The 10th term of the GP can be expressed as $ar^9$ . Thus: $ar^9 =5120$ $a(2^9)=5120$ $512a=5120$ $a=10$

To find d, we use the equation that we found earlier, $d=ar^3-a$ . $d=10(2^3)-10$ $d=80-10$ $d=70$

c) Calculate the sum of the first 20 terms of the AP.

We use the formula $S_n=\frac{n}{2}[2a+(n-1)d]$ to find the sum of an AP. Substituting the values of $n$ , $a$ and $d$ : $\begin{align*} S_{20}&=\frac{20}{2}[2\times10+(20-1)70] \\ &=10[20+1330]\\&=13500 \end{align*}$

Example 2

The first term of a Geometric Progression is 2. The common ratio of the GP is also 2. The product of the last 2 terms of the GP is 512. Determine the number of terms in the GP.
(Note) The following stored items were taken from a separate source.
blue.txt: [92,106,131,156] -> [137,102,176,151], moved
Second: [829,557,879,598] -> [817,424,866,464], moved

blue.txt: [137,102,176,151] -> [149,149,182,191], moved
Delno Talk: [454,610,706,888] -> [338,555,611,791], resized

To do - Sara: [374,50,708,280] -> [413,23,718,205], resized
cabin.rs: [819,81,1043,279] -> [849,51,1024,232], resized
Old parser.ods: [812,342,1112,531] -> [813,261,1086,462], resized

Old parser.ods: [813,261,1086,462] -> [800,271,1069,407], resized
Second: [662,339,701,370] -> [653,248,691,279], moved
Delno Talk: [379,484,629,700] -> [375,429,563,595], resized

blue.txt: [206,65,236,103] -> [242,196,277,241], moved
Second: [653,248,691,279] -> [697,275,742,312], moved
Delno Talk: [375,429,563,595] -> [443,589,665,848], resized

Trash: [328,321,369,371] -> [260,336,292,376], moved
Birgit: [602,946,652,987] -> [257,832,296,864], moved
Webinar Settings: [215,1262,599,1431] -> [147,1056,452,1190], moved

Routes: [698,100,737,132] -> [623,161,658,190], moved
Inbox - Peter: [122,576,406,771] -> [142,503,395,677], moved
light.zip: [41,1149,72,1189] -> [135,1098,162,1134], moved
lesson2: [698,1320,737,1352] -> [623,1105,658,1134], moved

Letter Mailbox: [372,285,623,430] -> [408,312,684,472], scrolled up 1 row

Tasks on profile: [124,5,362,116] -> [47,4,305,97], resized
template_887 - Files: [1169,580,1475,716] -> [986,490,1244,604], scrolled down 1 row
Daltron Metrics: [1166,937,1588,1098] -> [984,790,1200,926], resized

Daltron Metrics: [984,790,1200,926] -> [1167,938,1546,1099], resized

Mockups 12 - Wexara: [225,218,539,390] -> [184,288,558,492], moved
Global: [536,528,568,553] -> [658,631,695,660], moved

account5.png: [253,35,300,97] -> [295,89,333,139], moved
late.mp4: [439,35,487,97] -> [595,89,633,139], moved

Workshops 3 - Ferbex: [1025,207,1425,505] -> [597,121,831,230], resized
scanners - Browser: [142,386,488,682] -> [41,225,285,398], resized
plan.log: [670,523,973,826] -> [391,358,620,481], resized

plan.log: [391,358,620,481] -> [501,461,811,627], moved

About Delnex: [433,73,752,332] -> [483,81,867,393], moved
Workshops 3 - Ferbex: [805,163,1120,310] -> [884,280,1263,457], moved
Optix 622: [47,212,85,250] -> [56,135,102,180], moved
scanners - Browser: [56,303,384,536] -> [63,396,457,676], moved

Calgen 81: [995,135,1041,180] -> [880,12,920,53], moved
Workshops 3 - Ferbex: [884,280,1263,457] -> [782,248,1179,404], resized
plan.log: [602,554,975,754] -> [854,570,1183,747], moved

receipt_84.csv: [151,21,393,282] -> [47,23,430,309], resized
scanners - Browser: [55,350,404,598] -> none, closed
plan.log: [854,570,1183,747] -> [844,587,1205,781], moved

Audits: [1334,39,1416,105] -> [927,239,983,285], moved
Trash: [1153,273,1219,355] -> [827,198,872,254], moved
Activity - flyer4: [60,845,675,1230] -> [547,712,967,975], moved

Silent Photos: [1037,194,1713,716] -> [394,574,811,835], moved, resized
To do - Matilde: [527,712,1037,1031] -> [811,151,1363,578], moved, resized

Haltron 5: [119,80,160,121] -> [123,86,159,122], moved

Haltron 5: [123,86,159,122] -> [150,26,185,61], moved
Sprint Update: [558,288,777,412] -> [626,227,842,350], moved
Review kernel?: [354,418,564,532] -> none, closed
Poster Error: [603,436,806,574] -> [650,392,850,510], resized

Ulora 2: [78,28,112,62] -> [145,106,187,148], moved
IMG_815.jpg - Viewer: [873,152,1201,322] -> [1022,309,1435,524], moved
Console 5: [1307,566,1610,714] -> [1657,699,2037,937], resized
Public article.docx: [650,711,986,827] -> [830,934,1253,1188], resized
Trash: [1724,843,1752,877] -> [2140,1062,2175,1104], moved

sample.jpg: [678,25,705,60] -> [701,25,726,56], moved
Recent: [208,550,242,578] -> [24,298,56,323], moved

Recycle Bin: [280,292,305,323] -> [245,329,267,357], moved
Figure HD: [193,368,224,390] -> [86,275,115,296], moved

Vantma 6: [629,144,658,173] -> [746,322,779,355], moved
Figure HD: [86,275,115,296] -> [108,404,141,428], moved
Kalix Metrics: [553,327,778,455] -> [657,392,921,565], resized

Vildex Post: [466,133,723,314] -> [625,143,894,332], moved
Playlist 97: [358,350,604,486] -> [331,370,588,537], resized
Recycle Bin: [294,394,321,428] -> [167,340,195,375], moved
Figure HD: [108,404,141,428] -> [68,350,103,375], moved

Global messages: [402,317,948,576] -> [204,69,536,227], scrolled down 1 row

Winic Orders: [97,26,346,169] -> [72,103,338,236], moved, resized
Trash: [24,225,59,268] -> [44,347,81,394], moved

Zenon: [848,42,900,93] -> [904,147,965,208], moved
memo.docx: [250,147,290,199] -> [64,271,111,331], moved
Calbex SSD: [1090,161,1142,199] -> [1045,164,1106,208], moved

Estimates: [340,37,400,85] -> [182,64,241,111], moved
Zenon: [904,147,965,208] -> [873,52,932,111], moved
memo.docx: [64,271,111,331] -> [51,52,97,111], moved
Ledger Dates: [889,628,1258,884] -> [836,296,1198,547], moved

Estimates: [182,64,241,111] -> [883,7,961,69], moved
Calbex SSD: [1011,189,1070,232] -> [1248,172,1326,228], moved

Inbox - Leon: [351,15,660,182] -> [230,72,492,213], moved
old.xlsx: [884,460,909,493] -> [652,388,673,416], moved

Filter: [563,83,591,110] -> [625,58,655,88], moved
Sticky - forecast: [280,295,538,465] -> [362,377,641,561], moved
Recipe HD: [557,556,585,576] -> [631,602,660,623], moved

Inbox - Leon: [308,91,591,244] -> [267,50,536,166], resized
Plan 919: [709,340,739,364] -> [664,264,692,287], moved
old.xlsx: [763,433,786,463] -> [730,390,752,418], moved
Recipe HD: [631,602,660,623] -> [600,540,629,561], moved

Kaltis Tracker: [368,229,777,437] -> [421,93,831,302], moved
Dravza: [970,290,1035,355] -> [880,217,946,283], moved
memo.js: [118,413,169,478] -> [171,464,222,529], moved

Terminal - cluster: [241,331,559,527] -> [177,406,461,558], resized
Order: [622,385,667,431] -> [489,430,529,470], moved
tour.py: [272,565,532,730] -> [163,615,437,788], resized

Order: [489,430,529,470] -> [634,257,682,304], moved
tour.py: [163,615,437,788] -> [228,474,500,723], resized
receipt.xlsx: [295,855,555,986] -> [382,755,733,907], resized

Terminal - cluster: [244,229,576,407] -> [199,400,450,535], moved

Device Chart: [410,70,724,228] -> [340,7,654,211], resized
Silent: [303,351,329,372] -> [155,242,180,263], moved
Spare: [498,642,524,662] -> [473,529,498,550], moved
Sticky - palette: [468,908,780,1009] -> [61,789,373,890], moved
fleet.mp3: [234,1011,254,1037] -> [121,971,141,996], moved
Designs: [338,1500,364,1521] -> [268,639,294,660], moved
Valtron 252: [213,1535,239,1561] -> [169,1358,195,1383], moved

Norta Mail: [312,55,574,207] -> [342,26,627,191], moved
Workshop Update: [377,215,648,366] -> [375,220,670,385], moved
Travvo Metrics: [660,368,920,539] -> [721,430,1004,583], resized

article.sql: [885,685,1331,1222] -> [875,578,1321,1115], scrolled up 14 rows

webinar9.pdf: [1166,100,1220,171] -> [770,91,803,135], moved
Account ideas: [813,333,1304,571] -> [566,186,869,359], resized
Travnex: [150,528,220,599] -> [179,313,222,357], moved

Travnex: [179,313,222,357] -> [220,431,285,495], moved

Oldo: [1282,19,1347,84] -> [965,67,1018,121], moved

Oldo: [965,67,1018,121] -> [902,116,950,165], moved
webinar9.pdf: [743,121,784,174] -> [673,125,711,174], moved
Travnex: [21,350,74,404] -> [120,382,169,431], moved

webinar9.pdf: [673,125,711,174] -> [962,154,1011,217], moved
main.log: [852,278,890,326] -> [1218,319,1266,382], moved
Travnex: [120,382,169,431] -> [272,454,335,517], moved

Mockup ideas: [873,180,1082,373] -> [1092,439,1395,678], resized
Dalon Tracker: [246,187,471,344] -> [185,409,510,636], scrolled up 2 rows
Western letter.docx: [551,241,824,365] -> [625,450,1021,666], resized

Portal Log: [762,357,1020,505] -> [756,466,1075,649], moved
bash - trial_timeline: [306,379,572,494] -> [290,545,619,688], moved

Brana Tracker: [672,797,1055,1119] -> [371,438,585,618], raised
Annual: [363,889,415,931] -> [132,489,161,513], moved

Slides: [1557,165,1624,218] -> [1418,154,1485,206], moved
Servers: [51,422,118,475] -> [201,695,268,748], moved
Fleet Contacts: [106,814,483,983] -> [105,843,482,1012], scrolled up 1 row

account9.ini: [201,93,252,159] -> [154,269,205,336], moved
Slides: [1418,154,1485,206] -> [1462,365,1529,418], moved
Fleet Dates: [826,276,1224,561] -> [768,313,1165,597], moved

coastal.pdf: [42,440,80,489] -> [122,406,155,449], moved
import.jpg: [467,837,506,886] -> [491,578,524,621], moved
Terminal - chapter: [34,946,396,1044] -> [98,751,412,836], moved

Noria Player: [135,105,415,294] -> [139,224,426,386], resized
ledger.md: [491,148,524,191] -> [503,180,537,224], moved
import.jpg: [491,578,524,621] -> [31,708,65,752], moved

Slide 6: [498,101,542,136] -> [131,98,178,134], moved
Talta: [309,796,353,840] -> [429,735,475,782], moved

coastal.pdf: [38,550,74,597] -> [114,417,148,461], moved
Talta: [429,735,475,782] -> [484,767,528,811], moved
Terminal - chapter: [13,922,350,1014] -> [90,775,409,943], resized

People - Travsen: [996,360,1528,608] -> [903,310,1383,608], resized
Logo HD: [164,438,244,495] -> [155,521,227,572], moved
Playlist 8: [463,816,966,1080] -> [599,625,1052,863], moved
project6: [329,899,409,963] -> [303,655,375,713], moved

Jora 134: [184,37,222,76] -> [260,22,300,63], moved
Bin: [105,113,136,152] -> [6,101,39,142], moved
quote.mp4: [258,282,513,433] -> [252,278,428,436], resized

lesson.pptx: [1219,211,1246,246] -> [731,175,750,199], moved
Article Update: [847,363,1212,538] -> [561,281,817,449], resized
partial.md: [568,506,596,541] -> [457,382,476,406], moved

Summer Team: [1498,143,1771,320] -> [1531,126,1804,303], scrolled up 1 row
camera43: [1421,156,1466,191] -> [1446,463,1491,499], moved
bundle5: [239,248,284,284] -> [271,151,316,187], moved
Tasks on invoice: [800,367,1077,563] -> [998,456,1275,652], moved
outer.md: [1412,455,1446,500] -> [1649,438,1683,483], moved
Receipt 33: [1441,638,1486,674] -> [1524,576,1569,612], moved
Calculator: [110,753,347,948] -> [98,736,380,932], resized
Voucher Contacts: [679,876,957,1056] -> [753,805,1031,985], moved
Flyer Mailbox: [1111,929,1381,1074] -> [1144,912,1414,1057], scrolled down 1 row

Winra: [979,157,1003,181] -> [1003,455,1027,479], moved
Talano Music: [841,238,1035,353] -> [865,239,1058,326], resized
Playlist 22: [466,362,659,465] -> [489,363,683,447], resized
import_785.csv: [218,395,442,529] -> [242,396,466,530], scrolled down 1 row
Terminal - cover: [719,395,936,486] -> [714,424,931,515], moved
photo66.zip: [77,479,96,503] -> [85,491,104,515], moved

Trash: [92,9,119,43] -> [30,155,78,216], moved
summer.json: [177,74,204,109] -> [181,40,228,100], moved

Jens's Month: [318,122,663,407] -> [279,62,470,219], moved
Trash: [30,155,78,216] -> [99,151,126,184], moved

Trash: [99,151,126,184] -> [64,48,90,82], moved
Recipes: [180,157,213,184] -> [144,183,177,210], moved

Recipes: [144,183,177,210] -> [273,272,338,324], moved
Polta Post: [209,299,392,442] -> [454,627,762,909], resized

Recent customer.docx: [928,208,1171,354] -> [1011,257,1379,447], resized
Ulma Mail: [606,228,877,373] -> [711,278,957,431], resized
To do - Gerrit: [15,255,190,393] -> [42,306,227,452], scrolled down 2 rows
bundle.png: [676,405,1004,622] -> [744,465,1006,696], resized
Generally, the last term of a GP is $ar^{n-1}$ . If we substitute our values of $a$ and $r$ , our last term is $2(2^{n-1})$ . The second last term is equal to the last term divided by the common ratio, 2. This evaluates to $2(2^{n-2})$ .

The product of the last 2 terms is 512, hence: $2(2^{n-2})\times2(2^{n-1})=512$ $2^{n-1}\times2^n=512$ $2^{2n-1}=2^9$ $2n-1=9$ $2n=10$ $n=5$

Sequences and series are not just mathematical concepts—they’re powerful tools applied across various fields. From predicting financial trends to modeling natural processes, these mathematical patterns offer valuable insights into real-world phenomena. Hopefully, you now have a deeper understanding of the order in our daily lives.